*** Information given

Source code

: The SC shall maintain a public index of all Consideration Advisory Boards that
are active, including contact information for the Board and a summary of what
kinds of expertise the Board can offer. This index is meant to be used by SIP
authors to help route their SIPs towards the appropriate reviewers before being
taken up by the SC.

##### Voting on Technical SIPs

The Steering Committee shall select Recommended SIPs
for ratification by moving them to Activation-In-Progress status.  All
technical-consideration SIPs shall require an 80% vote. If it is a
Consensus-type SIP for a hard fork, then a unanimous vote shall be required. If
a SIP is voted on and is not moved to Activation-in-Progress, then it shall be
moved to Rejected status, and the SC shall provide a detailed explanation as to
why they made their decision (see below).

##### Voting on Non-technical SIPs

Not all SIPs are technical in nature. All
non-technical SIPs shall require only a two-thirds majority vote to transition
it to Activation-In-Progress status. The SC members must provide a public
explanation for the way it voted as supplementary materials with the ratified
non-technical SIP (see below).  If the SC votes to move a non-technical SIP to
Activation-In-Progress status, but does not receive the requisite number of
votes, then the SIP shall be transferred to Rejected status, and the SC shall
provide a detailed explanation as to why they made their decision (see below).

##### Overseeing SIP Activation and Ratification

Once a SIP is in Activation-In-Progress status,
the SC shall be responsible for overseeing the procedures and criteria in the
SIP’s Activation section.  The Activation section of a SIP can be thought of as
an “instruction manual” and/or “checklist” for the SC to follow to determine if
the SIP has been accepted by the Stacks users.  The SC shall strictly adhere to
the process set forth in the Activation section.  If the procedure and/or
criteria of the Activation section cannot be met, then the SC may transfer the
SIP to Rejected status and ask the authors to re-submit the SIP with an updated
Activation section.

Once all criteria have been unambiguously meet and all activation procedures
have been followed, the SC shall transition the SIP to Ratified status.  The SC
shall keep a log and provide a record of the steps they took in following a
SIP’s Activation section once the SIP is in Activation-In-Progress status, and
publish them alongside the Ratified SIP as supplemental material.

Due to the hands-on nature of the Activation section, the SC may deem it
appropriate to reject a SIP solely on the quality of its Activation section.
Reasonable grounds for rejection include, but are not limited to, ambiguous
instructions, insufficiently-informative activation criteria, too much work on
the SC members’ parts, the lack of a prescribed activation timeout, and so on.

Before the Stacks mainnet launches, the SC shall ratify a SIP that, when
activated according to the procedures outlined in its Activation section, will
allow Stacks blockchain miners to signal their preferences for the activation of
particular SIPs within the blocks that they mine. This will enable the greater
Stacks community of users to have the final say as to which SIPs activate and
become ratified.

******

_Required action_
In the entries above, find lines with "been" and copy each.

_Solution_
the SIP has been accepted by the Stacks users.  The SC shall strictly adhere to
Once all criteria have been unambiguously meet and all activation procedures
have been followed, the SC shall transition the SIP to Ratified status.  The SC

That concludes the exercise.